▸ **WRITTEN REQUEST 1**: In the factoring thread, what complete factorization is given for 12k^3 + 6k^2 - 18k?
▸ **WRITTEN REQUEST 2**: Continue the factoring thread from its last line.

▸ **DOCUMENT PASSAGE**:
━━━━━━━━━━

No... How do you factor the problem completely

Answer 6

8p^3 + 12p^2 + 4p
=4p(2p^2+3p+4) GCF
the trinomial in this one and the one that m'naya did do not factor over the integers

Answer 7

oh okay so that is the final answer

Answer 8

you can try syntheic division to find a zero of 3x^3-2x+4

Answer 9

but that only works if it has rational roots

Answer 10

12k^3 + 6k^2 - 18k
=6k(2k^2+k-3) GCF
=6k(2k+3)(k-1)
there is a method for factoring the trinomial, but since 2 and 3 are prime trial and error is what i used; i'll show you if you want

Answer 11

please do..

Answer 12

ac=2*(-3)=-6
then factors of ac that sum to b are
-2*3=-6 and -2+3=+1
so we can use -2 and 3 as coefficients to rewrite the +k term

=2k^2 -2k +3k -3

then we factor by grouping (take GCF from first two and last two terms)

━━━━━━━━━━

▸ **STORED RECORDS**:
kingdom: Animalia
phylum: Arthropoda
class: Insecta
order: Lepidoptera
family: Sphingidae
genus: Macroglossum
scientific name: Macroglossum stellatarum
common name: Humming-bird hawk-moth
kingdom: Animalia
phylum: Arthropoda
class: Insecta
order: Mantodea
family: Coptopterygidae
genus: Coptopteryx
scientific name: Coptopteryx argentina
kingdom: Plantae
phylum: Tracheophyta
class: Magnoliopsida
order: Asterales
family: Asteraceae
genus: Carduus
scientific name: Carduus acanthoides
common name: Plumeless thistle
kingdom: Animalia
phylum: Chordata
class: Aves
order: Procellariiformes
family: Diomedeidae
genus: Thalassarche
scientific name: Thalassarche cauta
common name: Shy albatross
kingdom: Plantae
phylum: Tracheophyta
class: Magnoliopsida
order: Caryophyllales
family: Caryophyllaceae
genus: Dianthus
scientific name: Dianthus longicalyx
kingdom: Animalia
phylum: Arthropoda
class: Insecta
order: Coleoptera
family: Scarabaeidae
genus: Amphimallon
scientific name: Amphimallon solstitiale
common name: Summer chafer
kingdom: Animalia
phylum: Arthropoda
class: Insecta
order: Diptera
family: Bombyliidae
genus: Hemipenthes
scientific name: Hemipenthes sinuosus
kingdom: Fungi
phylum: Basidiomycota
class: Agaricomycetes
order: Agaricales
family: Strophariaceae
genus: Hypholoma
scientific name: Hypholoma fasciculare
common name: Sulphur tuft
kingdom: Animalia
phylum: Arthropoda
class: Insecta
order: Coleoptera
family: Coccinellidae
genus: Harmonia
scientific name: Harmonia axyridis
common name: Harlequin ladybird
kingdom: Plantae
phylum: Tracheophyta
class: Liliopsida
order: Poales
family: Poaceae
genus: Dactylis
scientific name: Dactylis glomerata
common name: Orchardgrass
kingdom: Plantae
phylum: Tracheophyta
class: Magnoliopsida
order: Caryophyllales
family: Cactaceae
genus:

━━━━━━━━━━

▸ **WRITTEN ANSWER 1**: 6k(2k+3)(k-1)

▸ **WRITTEN ANSWER 2**:
=2k(k-1)+3(k-1)

to finish factoring by grouping we factor out the k-1 as a GCF

=(k-1)(2k+3)

Answer 13

a, b, and c refer to \[ax^2+bx+c\]

Answer 14

You know that factoring and multiplication are inverse operations. the method takes you to the step following a FOIL:

(k-1)(2k+3)=2k^2+3k-2k-3

compare the above line to my previous post; they are the same except that the middle two terms are commuted.